**PROBLEM TO SOLVE**
Copy, from the entries below, each line where the word "还挺有意思哈" can be found.
•••
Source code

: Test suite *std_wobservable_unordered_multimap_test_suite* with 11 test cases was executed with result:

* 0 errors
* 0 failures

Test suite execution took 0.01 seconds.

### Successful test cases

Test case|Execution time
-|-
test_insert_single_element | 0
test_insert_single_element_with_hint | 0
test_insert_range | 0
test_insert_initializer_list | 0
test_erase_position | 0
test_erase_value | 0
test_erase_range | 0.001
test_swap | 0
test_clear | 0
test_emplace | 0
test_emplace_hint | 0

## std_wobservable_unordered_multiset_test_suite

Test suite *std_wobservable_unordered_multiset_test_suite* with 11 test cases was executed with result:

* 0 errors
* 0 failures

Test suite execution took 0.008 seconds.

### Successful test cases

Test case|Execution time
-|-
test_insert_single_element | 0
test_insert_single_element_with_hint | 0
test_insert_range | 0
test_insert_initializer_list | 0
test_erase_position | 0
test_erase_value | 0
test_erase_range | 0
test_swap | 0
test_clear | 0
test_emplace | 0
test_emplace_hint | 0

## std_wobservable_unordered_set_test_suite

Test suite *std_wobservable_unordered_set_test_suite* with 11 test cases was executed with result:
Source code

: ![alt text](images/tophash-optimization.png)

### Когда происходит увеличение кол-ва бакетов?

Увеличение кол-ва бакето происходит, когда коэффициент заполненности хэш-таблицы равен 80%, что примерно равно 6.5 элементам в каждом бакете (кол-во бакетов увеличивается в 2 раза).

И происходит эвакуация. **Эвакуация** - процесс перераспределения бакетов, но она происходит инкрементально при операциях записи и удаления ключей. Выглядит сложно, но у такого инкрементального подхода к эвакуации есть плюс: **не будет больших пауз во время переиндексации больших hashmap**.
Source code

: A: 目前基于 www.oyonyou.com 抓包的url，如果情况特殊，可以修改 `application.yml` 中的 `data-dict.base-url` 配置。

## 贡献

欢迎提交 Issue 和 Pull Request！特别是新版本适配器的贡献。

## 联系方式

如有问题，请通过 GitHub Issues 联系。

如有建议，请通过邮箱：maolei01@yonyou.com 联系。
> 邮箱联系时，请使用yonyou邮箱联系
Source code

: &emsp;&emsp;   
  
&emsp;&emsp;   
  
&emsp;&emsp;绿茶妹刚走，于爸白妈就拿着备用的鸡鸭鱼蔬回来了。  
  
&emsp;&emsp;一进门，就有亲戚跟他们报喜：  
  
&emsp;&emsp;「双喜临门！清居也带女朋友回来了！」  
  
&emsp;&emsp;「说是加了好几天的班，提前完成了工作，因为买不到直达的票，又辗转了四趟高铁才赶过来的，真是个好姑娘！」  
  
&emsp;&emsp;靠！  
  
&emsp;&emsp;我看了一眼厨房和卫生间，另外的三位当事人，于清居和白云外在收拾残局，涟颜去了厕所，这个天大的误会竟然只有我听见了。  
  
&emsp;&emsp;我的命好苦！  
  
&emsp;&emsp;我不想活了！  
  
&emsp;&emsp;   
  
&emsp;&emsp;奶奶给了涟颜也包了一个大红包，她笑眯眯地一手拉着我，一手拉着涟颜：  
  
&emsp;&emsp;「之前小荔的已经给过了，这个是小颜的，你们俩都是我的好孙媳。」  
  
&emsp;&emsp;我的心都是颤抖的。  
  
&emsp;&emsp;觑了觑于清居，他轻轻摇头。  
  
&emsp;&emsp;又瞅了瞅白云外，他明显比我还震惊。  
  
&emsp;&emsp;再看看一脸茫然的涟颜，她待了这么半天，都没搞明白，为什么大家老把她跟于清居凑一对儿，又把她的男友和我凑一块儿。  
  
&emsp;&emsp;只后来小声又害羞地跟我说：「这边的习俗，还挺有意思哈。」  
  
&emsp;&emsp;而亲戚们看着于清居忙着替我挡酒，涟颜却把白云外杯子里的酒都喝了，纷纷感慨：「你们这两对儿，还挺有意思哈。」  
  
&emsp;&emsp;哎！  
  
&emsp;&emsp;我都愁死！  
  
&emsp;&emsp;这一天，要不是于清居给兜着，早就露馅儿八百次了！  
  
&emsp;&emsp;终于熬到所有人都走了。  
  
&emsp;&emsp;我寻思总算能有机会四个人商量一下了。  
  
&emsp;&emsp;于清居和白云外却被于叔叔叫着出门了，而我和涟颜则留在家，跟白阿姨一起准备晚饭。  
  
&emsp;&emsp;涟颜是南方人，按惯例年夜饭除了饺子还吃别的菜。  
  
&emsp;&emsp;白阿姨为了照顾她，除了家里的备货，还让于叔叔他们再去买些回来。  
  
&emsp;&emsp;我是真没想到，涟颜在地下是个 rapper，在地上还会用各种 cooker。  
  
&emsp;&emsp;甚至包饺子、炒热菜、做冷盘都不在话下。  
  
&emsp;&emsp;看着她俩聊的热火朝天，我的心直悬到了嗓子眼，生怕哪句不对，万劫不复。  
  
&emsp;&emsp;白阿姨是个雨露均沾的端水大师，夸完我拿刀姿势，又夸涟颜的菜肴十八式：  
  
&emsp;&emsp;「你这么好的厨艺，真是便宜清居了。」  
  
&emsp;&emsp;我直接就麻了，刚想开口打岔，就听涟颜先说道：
•••
**WORKED SOLUTION**
&emsp;&emsp;只后来小声又害羞地跟我说：「这边的习俗，还挺有意思哈。」  
&emsp;&emsp;而亲戚们看着于清居忙着替我挡酒，涟颜却把白云外杯子里的酒都喝了，纷纷感慨：「你们这两对儿，还挺有意思哈。」  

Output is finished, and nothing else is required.